- Education: Allegheny College Harvard University
- Known for: Many-body problem in quantum mechanics
- Awards: Edith Kinney Gaylord Presidential Professorship Regents' Award for Superior Research & Creative Activity Fellow of the American Physical Society
- Scientific career
- Workplaces: University of Oklahoma

= Deborah K. Watson =

American physicist

Deborah Kay Watson is an American physicist known for her work on the many-body problem in quantum mechanics. She is a professor emerita of physics at the University of Oklahoma.

==Education and career==
Watson is a 1972 graduate of Allegheny College and completed her Ph.D. in chemistry in 1977 at Harvard University. Her dissertation was in two parts, I. Time-dependent Hartree–Fock studies of small molecular systems and II. Adiabatic and resonance states of Li_{2} and dissociative recombination of Li_{2}+, and was supervised by Alexander Dalgarno.

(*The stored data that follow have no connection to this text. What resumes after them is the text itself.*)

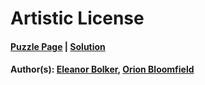 # Artistic License

#### [Puzzle Page](2.1-p.pdf) | [Solution](2.1.pdf)
#### Author(s): [Eleanor Bolker](../../../../search.html?q=Eleanor+Bolker), [Orion Bloomfield](../../../../search.html?q=Orion+Bloomfield)

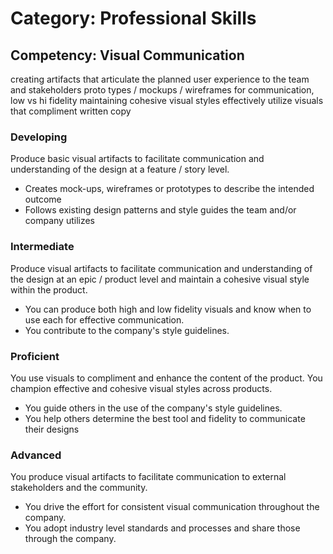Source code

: # Category: Professional Skills
## Competency: Visual Communication

creating artifacts that articulate the planned user experience to the team and stakeholders
proto types / mockups / wireframes for communication, low vs hi fidelity
maintaining cohesive visual styles
effectively utilize visuals that compliment written copy

### Developing
Produce basic visual artifacts to facilitate communication and understanding of the design at a feature / story level.
* Creates mock-ups, wireframes or prototypes to describe the intended outcome
* Follows existing design patterns and style guides the team and/or company utilizes

### Intermediate
Produce visual artifacts to facilitate communication and understanding of the design at an epic / product level and maintain a cohesive visual style within the product.
* You can produce both high and low fidelity visuals and know when to use each for effective communication.
* You contribute to the company's style guidelines.

### Proficient
You use visuals to compliment and enhance the content of the product. You champion effective and cohesive visual styles across products.
* You guide others in the use of the company's style guidelines.
* You help others determine the best tool and fidelity to communicate their designs

### Advanced
You produce visual artifacts to facilitate communication to external stakeholders and the community.
* You drive the effort for consistent visual communication throughout the company.
* You adopt industry level standards and processes and share those through the company. 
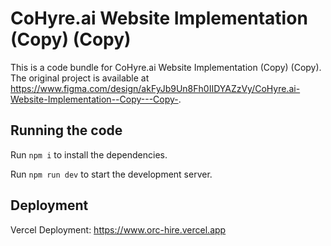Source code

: 
  # CoHyre.ai Website Implementation (Copy) (Copy)

  This is a code bundle for CoHyre.ai Website Implementation (Copy) (Copy). The original project is available at https://www.figma.com/design/akFyJb9Un8Fh0IIDYAZzVy/CoHyre.ai-Website-Implementation--Copy---Copy-.

  ## Running the code

  Run `npm i` to install the dependencies.

  Run `npm run dev` to start the development server.

  ## Deployment 
  Vercel Deployment: https://www.orc-hire.vercel.app
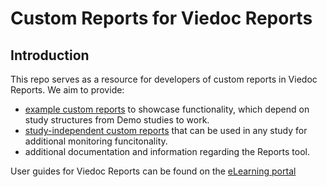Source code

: # Custom Reports for Viedoc Reports
## Introduction
This repo serves as a resource for developers of custom reports in Viedoc Reports. We aim to provide:
- [example custom reports](./example-reports) to showcase functionality, which depend on study structures from Demo studies to work.
- [study-independent custom reports](./usable-reports) that can be used in any study for additional monitoring funcitonality. 
- additional documentation and information regarding the Reports tool.

User guides for Viedoc Reports can be found on the [eLearning portal](https://help.viedoc.net/c/8a3600/)


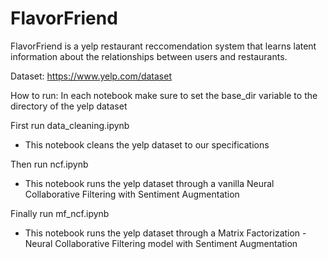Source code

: # FlavorFriend

FlavorFriend is a yelp restaurant reccomendation system that learns latent information about the relationships between users and restaurants.

Dataset: https://www.yelp.com/dataset

How to run:
In each notebook make sure to set the base_dir variable to the directory of the yelp dataset

First run data_cleaning.ipynb
 - This notebook cleans the yelp dataset to our specifications

Then run ncf.ipynb
  - This notebook runs the yelp dataset through a vanilla Neural Collaborative Filtering with Sentiment Augmentation

Finally run mf_ncf.ipynb
  - This notebook runs the yelp dataset through a Matrix Factorization - Neural Collaborative Filtering model with Sentiment Augmentation
  
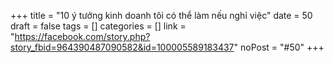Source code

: ﻿+++
title = "10 ý tưởng kinh doanh tôi có thể làm nếu nghỉ việc"
date = 50
draft = false
tags = []
categories = []
link = "https://facebook.com/story.php?story_fbid=964390487090582&id=100005589183437"
noPost = "#50"
+++

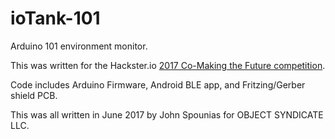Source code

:# ioTank-101
Arduino 101 environment monitor.

This was written for the Hackster.io [2017 Co-Making the Future competition](https://www.hackster.io/contests/2017chinausyoungmakercompetition ).

Code includes Arduino Firmware, Android BLE app, and Fritzing/Gerber shield PCB.

This was all written in June 2017 by John Spounias for OBJECT SYNDICATE LLC.
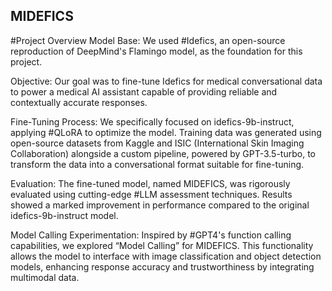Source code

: ## MIDEFICS

#Project Overview
Model Base: We used #Idefics, an open-source reproduction of DeepMind's Flamingo model, as the foundation for this project.

Objective: Our goal was to fine-tune Idefics for medical conversational data to power a medical AI assistant capable of providing reliable and contextually accurate responses.

Fine-Tuning Process: We specifically focused on idefics-9b-instruct, applying #QLoRA to optimize the model. Training data was generated using open-source datasets from Kaggle and ISIC (International Skin Imaging Collaboration) alongside a custom pipeline, powered by GPT-3.5-turbo, to transform the data into a conversational format suitable for fine-tuning.

Evaluation: The fine-tuned model, named MIDEFICS, was rigorously evaluated using cutting-edge #LLM assessment techniques. Results showed a marked improvement in performance compared to the original idefics-9b-instruct model.

Model Calling Experimentation: Inspired by #GPT4's function calling capabilities, we explored “Model Calling” for MIDEFICS. This functionality allows the model to interface with image classification and object detection models, enhancing response accuracy and trustworthiness by integrating multimodal data.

Watson was a postdoctoral researcher in chemistry at the California Institute of Technology before joining the University of Oklahoma faculty. She served two terms as chair of the Theoretical Atomic, Molecular, and Optical Physics Community of the American Physical Society (APS), in 2005–2006 and 2006–2007. She retired from the University of Oklahoma in 2016.

==Recognition==
In 1978, Watson's various contribution in research and creative activities at the University of Oklahoma was recognized through the Regents' Award for Superior Research & Creative Activity.

She was also named the Edith Kinney Gaylor Presidential Professor of Physics at the University of Oklahoma in 2004.

In 2020 she was named a Fellow of the American Physical Society, after a nomination from the APS Division of Atomic, Molecular & Optical Physics, "for the innovative use of group theory and graphical techniques toward the solution of the quantum many-body problem".